Hüccetül İslam Dr. Muhammed Hadi Mufettih
Hazreti İbrahim (a.s)’ın Kıssası 4
Hamd Alemlerin Yüce Rabbi olan Allah’a olsun. Bizi doğru yola hidayet eden odur. Eğer O’nun hidayeti olmasaydı doğru yola gelmiyecektik. Ona iman ediyoruz. Ona güveniyoruz, Ona tevekkül ediyoruz. Ona ibadet ediyor ve Ondan yardım ve medet talebinde bulunuyoruz. Salat ve selam ise kalblerimizin mahbubu, nefislerimizin munisi,günahlarımızın şefaatçısı ve hastalıklarımızın tabibi sevgili Peygamberimiz Hatemul Enbiya, Rahmetenlilalemin Hz.Muhammed Mustafa ile risaletinin ve ilminin varisi ve sünnetinin muhafızı olan mutahhar Ehl-i Beyti ile mucadele ve dava arakadaşlarından seçkin Ashabının üzerine olsun. Allah’ın rahmeti ve bereketi ise tüm müslümanların ve bilhassa burada hazır bulunan muhterem bacılar ve değerli kardeşlerin üzerine olsun.
HAZRETİ İBRAHİMİN AŞKA VE AKLA DAYANAN İLAHİ MARİFETİ
ألطُّرُقُ إلیَ اللّهِ سُبحَانَهُ فَهُوَ بِعَدَدِ أنفُسِ الخَلَائِقِ
Allaha giden yollar insanların nefesleri kadardır.

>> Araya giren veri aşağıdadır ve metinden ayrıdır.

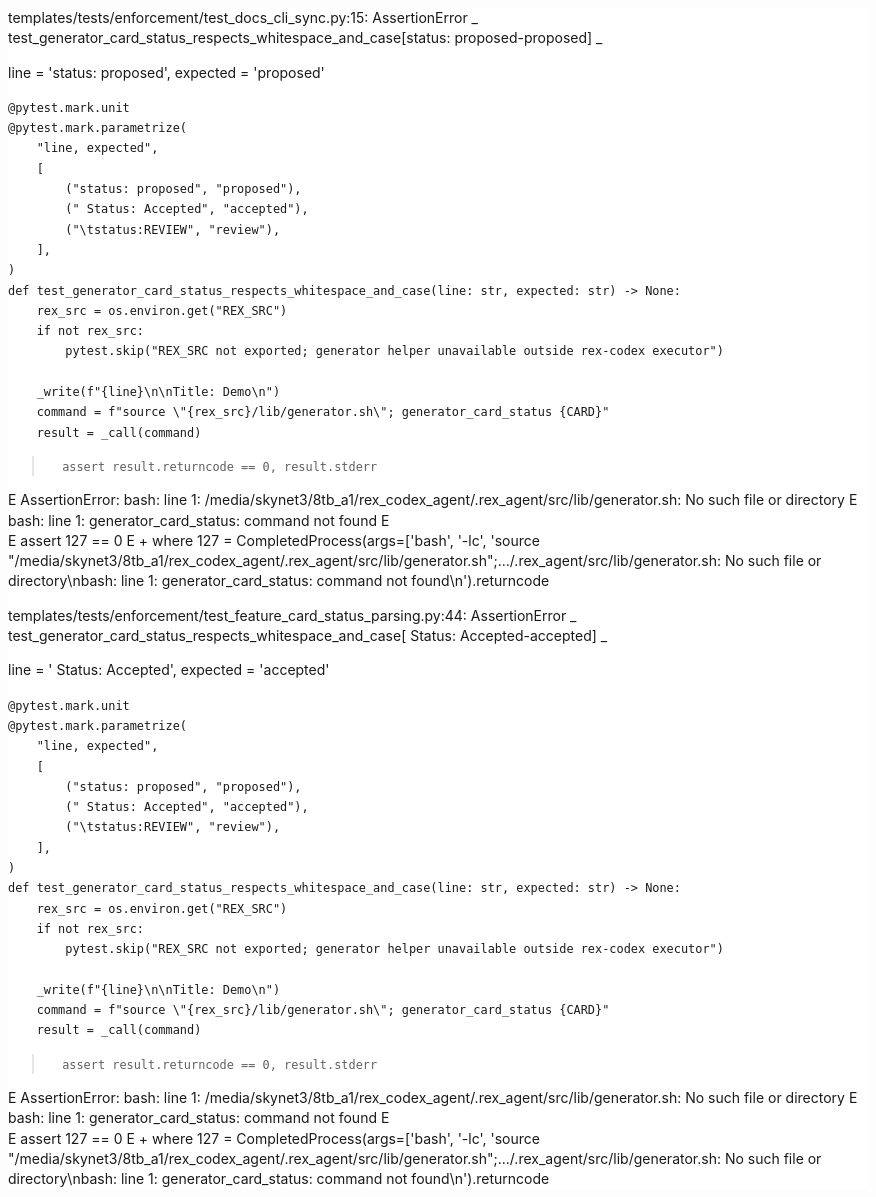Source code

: templates/tests/enforcement/test_docs_cli_sync.py:15: AssertionError
_ test_generator_card_status_respects_whitespace_and_case[status: proposed-proposed] _

line = 'status: proposed', expected = 'proposed'

    @pytest.mark.unit
    @pytest.mark.parametrize(
        "line, expected",
        [
            ("status: proposed", "proposed"),
            (" Status: Accepted", "accepted"),
            ("\tstatus:REVIEW", "review"),
        ],
    )
    def test_generator_card_status_respects_whitespace_and_case(line: str, expected: str) -> None:
        rex_src = os.environ.get("REX_SRC")
        if not rex_src:
            pytest.skip("REX_SRC not exported; generator helper unavailable outside rex-codex executor")
    
        _write(f"{line}\n\nTitle: Demo\n")
        command = f"source \"{rex_src}/lib/generator.sh\"; generator_card_status {CARD}"
        result = _call(command)
>       assert result.returncode == 0, result.stderr
E       AssertionError: bash: line 1: /media/skynet3/8tb_a1/rex_codex_agent/.rex_agent/src/lib/generator.sh: No such file or directory
E         bash: line 1: generator_card_status: command not found
E         
E       assert 127 == 0
E        +  where 127 = CompletedProcess(args=['bash', '-lc', 'source "/media/skynet3/8tb_a1/rex_codex_agent/.rex_agent/src/lib/generator.sh";.../.rex_agent/src/lib/generator.sh: No such file or directory\nbash: line 1: generator_card_status: command not found\n').returncode

templates/tests/enforcement/test_feature_card_status_parsing.py:44: AssertionError
_ test_generator_card_status_respects_whitespace_and_case[ Status: Accepted-accepted] _

line = ' Status: Accepted', expected = 'accepted'

    @pytest.mark.unit
    @pytest.mark.parametrize(
        "line, expected",
        [
            ("status: proposed", "proposed"),
            (" Status: Accepted", "accepted"),
            ("\tstatus:REVIEW", "review"),
        ],
    )
    def test_generator_card_status_respects_whitespace_and_case(line: str, expected: str) -> None:
        rex_src = os.environ.get("REX_SRC")
        if not rex_src:
            pytest.skip("REX_SRC not exported; generator helper unavailable outside rex-codex executor")
    
        _write(f"{line}\n\nTitle: Demo\n")
        command = f"source \"{rex_src}/lib/generator.sh\"; generator_card_status {CARD}"
        result = _call(command)
>       assert result.returncode == 0, result.stderr
E       AssertionError: bash: line 1: /media/skynet3/8tb_a1/rex_codex_agent/.rex_agent/src/lib/generator.sh: No such file or directory
E         bash: line 1: generator_card_status: command not found
E         
E       assert 127 == 0
E        +  where 127 = CompletedProcess(args=['bash', '-lc', 'source "/media/skynet3/8tb_a1/rex_codex_agent/.rex_agent/src/lib/generator.sh";.../.rex_agent/src/lib/generator.sh: No such file or directory\nbash: line 1: generator_card_status: command not found\n').returncode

Hiadayet yolları, insanlara göre farklıdır. Meşhur bir rivayete göre; insanların nefesleri kadardır. Buradaki farklı yollardan maksat, insanların fıtrat ve yapısına uygun yollardır. Yani kimi akla öncelik vermkte, kimi aşka ve sevgiye ve kimi de batıni ( iç ) aydınlanmaya eğilimlidir.
İbrahim akıl ve aşk ile Rabbini tanıyan ve irtibat Kur’an bir peygamberdir. Kur’anı Kerim Hazreti İbrahimin putlara tapınma konusunda Azerle tartışıp Onu putlara tapınmaktan ve ibadet etmekten vazgeçirmeye çabaladıktan sonra. Allah Ona melekutun yani maddi alemin ötesindeki sırları öğretti. Yer ve göklerin işleyişi üzerinden perdeyi kaldırıp, metafiziği Ona gösterdi. En’am suresi 75. Ayeti kerimede konuyla ilgili olarak Yüce Allah şöyle buyurmaktadır:
وَكَذٰلِكَ نُرٖٓي اِبْرٰهٖيمَ مَلَكُوتَ السَّمٰوَاتِ وَالْاَرْضِ وَلِيَكُونَ مِنَ الْمُوقِنٖينَ
“Böylece biz İbrâhim’e göklerin ve yerin melekûtunu görüp kavrama imkânı veriyorduk ki kesin inananlardan olsun.”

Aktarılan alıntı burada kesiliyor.